Prior to major surgical procedures all across HHC, circulating nurses, or physician assistants like Ms. Zak, will get a verbal confirmation and document more than a dozen safety standard checks beyond the nearly universal check for the right patient, the right site and the right procedure. The HHC checklist will also include re-checking blood type and allergies to drugs; ensuring administration of an appropriate antibiotic (and for cardiac patients, a beta blocker) prior to making an incision; confirming appropriate measures to prevent deep vein thrombosis after surgery; and meticulous accounting to ensure that no instrument, gauze or other foreign body can be left behind.

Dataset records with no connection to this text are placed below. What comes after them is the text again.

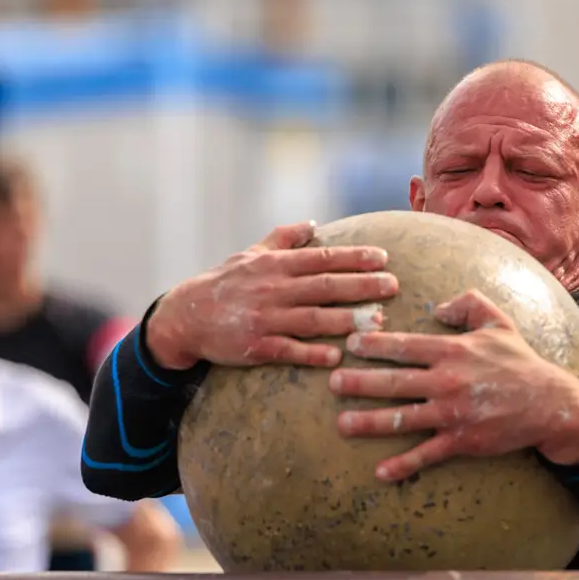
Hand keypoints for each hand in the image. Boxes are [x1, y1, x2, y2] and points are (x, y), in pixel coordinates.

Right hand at [146, 221, 398, 369]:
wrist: (185, 317)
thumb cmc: (225, 284)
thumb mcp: (251, 254)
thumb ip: (283, 238)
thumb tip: (313, 224)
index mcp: (275, 265)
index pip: (321, 258)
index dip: (353, 257)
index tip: (383, 258)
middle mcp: (273, 289)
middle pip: (324, 286)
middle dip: (361, 285)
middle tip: (393, 285)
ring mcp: (265, 318)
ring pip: (312, 318)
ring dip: (346, 319)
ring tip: (378, 321)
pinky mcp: (256, 346)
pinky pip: (289, 350)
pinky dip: (312, 353)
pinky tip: (336, 356)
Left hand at [329, 290, 578, 480]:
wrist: (549, 403)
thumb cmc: (520, 361)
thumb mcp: (498, 322)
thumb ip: (468, 303)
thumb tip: (437, 307)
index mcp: (452, 351)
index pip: (404, 346)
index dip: (374, 344)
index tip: (349, 344)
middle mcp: (447, 381)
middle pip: (393, 382)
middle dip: (359, 382)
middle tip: (332, 382)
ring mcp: (452, 414)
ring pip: (401, 418)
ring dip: (368, 422)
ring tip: (341, 423)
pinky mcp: (461, 441)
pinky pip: (427, 455)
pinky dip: (403, 465)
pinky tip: (380, 472)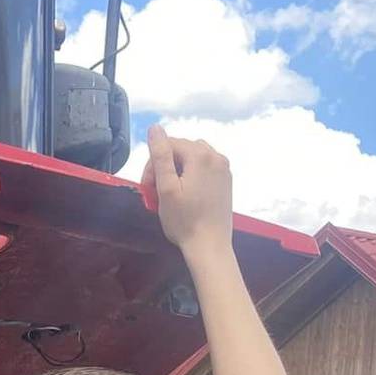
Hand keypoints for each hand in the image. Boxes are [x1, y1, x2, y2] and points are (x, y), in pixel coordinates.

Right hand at [143, 125, 234, 256]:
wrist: (210, 246)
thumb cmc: (185, 221)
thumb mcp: (166, 188)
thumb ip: (160, 155)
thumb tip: (155, 128)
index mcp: (200, 155)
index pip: (168, 144)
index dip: (153, 164)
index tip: (148, 187)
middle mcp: (216, 156)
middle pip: (181, 150)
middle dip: (166, 166)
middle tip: (157, 192)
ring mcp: (224, 168)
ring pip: (193, 158)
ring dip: (178, 170)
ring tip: (172, 193)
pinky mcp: (226, 181)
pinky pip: (205, 168)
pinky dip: (192, 176)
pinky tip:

Studies have shown that checklists work. Eight medical centers from around the world participated in WHO's checklist pilot program. At the start of the program, the hospitals found they were doing everything they should only one third of the time. A thousand operations later, the rate improved dramatically, with some hospitals approaching 100 percent.
HHC's surgical safety checklist is part of the hospital system's multi-year campaign to become one of the safest hospital systems in the country by the year 2010.